*** Begin section ***
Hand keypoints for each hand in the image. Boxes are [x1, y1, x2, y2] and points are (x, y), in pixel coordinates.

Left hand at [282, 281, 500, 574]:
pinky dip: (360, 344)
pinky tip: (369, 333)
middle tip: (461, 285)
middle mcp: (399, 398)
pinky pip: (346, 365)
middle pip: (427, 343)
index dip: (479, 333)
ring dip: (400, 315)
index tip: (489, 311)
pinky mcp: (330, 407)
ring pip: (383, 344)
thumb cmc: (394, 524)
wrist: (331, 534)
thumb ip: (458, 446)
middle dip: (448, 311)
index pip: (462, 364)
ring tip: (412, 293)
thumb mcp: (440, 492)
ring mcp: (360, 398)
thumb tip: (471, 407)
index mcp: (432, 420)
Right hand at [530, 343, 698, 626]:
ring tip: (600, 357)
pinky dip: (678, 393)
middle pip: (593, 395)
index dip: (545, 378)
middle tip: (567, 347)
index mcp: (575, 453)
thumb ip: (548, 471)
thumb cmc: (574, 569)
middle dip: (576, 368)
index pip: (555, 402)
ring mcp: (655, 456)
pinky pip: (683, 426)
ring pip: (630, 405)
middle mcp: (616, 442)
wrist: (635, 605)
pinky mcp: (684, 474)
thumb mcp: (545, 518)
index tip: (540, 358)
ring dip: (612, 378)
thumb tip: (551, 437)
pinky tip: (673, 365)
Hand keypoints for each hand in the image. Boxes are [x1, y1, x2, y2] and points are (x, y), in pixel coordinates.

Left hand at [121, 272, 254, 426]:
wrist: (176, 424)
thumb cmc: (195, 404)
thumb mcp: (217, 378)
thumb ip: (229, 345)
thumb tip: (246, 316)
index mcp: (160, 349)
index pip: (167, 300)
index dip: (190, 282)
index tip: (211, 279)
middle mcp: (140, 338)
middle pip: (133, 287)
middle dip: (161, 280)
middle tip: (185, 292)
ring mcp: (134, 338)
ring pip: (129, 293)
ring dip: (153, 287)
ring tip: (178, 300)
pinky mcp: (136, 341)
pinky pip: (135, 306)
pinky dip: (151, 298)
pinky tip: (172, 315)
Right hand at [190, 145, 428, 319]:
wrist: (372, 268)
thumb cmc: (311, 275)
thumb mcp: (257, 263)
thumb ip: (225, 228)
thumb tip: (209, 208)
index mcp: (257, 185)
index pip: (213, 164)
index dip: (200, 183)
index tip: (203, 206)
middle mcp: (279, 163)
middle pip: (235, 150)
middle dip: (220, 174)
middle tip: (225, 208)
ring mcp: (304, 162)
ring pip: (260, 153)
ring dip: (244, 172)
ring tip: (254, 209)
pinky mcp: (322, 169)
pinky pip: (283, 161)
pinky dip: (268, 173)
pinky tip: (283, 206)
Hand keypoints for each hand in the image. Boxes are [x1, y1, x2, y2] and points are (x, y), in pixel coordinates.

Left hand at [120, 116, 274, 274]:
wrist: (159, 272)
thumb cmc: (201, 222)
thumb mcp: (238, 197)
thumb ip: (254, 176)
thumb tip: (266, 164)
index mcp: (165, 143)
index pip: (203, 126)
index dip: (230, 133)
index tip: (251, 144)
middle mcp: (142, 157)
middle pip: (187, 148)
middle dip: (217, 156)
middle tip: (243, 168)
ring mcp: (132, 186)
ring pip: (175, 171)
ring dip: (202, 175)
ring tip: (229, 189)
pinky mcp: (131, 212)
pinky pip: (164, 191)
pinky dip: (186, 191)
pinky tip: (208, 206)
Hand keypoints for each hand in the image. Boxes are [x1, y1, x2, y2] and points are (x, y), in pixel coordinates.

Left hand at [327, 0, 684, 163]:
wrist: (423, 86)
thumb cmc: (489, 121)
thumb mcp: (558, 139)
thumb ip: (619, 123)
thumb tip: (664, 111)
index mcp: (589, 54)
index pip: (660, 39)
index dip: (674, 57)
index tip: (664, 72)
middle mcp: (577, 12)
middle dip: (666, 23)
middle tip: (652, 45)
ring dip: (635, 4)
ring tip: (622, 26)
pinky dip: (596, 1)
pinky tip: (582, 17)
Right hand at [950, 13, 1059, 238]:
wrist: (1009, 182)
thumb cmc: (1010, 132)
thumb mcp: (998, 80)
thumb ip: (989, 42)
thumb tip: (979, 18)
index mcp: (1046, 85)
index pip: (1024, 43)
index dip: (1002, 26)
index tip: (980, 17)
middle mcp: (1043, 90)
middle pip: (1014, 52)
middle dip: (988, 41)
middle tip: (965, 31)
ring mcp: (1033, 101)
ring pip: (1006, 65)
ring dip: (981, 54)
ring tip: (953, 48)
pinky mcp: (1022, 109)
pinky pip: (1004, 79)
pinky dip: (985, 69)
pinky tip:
*** End section ***
• **REQUIRED ACTION**:
Within the material, count the lines where the word "wrist" appears. The reply is that number and nothing more.

• **TASK SOLUTION**:
7